Por Camila Moreira
SÃO PAULO (Reuters) - O Brasil deve registrar duas histórias diferentes na primeira e na segunda metade deste ano no que diz respeito à atividade econômica, de acordo com especialistas, com o impulso do primeiro trimestre perdendo força à frente diante do aperto monetário doméstico e da desaceleração global.
O cenário aponta para um início de 2023 também fraco, com a economia brasileira provavelmente voltando a registrar uma recessão técnica -- dois trimestres seguidos de contração do Produto Interno Bruto (PIB).
O crescimento de 1,0% do PIB no primeiro trimestre de 2022 sobre os três últimos meses do ano passado teve como importante motor a reabertura da economia das medidas contra a Covid-19, o que impulsionou o setor de serviços e, do lado da demanda, os gastos das famílias.
"Vale lembrar que a economia ainda está abrindo depois da pandemia, e ainda estamos vendo esses ganhos na primeira metade do ano. As pessoas voltaram a arrumar emprego, e vemos a população ocupada crescendo", disse Felipe Salles, economista-chefe do C6 Bank.
Estímulos fiscais anunciados pelo governo também ajudaram a atividade no início do ano, mesmo em um ambiente de inflação extremamente alta e desafiadora no país, e medidas como a antecipação do 13º para aposentados e pensionistas e a liberação de saque de até mil reais do FGTS tendem a continuar sustentando o consumo no segundo trimestre.
Mas a partir daí o enredo deve mudar.
"O grande problema é uma reversão importante no segundo semestre, marcadamente no terceiro trimestre, que terá um efeito importante do consumo que foi antecipado", explicou Flávio Serrano, chefe de análise macroeconômica da Greenbay Investimentos.
Outro importante ponto que tende a impactar a demanda e restringir a atividade no segundo semestre e em 2023 é o agressivo aperto da política monetária conduzido pelo Banco Central para controlar a inflação, que está em dois dígitos no acumulado do ano.
A Selic está atualmente em 12,75% e a perspectiva é de que volte a ser elevada.

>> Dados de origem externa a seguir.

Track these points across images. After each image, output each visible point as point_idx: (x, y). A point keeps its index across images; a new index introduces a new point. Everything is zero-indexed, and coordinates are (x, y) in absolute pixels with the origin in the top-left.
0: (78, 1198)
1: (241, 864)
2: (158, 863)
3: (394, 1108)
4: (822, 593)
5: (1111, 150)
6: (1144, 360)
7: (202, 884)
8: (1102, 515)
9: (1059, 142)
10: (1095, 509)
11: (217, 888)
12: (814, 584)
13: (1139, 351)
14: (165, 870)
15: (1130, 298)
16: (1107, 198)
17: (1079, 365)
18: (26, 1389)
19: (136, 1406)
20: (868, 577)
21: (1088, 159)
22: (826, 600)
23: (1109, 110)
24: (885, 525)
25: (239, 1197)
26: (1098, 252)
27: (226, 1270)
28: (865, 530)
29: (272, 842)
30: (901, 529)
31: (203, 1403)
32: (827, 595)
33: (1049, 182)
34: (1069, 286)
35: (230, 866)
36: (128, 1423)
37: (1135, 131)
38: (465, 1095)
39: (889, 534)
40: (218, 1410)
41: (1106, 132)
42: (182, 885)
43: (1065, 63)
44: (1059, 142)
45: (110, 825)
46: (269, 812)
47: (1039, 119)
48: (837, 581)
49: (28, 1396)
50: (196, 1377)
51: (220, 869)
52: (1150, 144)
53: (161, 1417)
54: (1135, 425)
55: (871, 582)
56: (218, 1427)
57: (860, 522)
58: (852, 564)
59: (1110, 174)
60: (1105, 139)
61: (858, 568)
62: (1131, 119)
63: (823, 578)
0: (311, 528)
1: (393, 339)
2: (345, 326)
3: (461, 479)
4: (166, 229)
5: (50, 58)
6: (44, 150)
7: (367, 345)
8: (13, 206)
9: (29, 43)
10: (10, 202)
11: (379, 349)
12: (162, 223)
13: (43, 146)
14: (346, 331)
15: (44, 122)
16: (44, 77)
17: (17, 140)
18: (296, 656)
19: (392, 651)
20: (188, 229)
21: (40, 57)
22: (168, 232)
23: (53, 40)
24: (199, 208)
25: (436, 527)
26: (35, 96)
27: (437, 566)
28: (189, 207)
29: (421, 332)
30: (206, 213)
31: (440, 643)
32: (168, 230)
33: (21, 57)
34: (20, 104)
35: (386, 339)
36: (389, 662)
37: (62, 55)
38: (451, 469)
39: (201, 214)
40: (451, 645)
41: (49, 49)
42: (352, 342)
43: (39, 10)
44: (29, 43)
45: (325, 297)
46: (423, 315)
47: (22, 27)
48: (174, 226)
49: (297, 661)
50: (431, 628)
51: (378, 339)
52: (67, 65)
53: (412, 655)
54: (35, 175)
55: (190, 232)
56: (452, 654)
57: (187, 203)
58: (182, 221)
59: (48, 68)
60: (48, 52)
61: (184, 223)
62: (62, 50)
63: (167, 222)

Com efeito defasado sobre a economia, os impactos da política monetária mais restritiva devem começar a aparecer com mais força no quarto trimestre e início de 2023, segundo economistas.
"A alta de juros pelo BC deve chegar na economia principalmente no segundo semestre. Na indústria e na construção civil ninguém sentiu ainda a alta de juros", disse o economista-chefe do banco BV, Roberto Padovani.
A eleição presidencial no segundo semestre também será ponto de atenção, com as incertezas relacionadas ao processo político potencialmente impactando a confiança e afetando decisões de investimento das empresas.
E um outro fator é a economia global. A perspectiva de apertos monetários também nos Estados Unidos e na Europa soma-se a questões como a pandemia na China e a guerra entre Rússia e Ucrânia para projetar uma desaceleração da atividade mundial.
A continuidade de gargalos nas cadeias globais de suprimentos e custos crescentes ainda podem prejudicar a atividade.
As projeções do mercado para o PIB este ano chegam a até 1,5%, mas para 2023 tem havido uma série de revisões para baixo, com algumas casas já prevendo retração da produção. Padovani, do BV, alerta para a possibilidade de mais correções nas estimativas, já que o ano que vem deve começar com uma dinâmica mais fraca e com a economia em recessão técnica.
Em suas contas, o crescimento do PIB brasileiro deve desacelerar a 0,2% no segundo trimestre sobre os três meses anteriores, e então registrar contrações de 0,1% e 0,3% nos dois períodos seguintes. Enquanto a estimativa para este ano é de uma de expansão de 1,0%, para 2023 o banco prevê alta de 0,5%.
Serrano, da Greenbay Investimentos, tem um cenário semelhante, com alta de 0,2% no segundo trimestre e quedas de 0,5% e 0,3% para os períodos seguintes. Segundo ele, a economia deve expandir entre 1% e 1,5% em 2022 e ficar entre 0% e 0,5% em 2023.